Tuesday, April 27, 2010

losing weight on the broken road

I am always afraid to publicly talk about weight loss. I am afraid that people will watch too closely and judge too much. Then again, they watch and judge anyway, so why not talk about it.

So, I am on weight watchers. I go to the meetings at work, which is really convenient. My office mate has lost a tremendous amount of weight in the two years I have been at the Disco. She is my inspiration. She never seemed to be suffering. She eats what she wants. She just chooses to eat better. That's my goal.

My goal since i started has been to actually do a whole week of staying within my " points" ( weight watchers teaches portion control by assigning a point value to every food. you have a certain amount of points per day - you choose how you spend them). Staying within my means has never been my strong suit ( just ask the credit card companies). Eating has been the one thing that brings me consistent pleasure. Now I have teach myself to each for life.
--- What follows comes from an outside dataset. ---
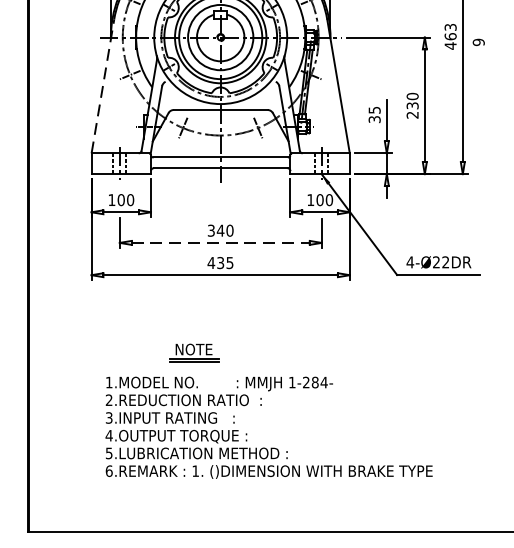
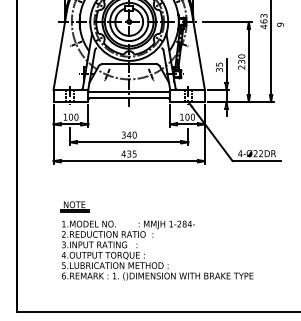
line: (103, 86) -> (60, 50), dashed -> solid
line: (221, 243) -> (129, 142), dashed -> solid
part: (193, 352) -> (74, 206), moved

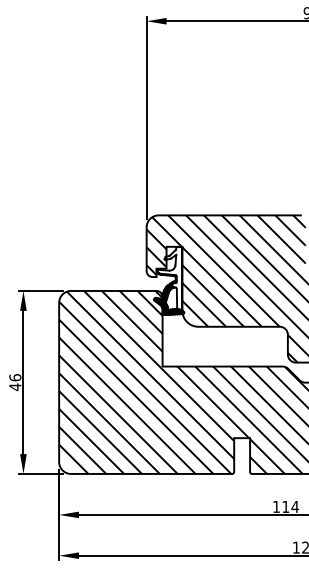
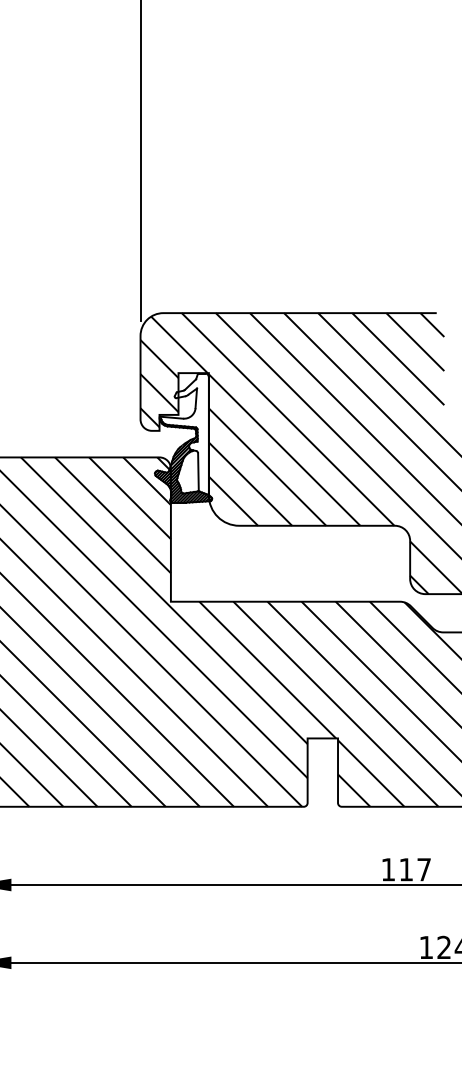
text: (295, 506) -> (424, 868), 114 -> 117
I made the decision to start WW because of side effect of my ADHD meds. I have very little appetite. I could clearly see that I only ate for emotional reasons when I couldnt feel hungry.
So, I decided to force myself to live more conciously.

How am I doing? I am 4 and half pounds down in a month. I can do this. It took way longer than a month to put it on and I certainly have gained more than four pounds in a month.

My first marker has already been met. It was to get under a certain number... I wont say what it is.

My next marker is to lose 30% of my body weight. It's not too far away... I'll let you know when that happens.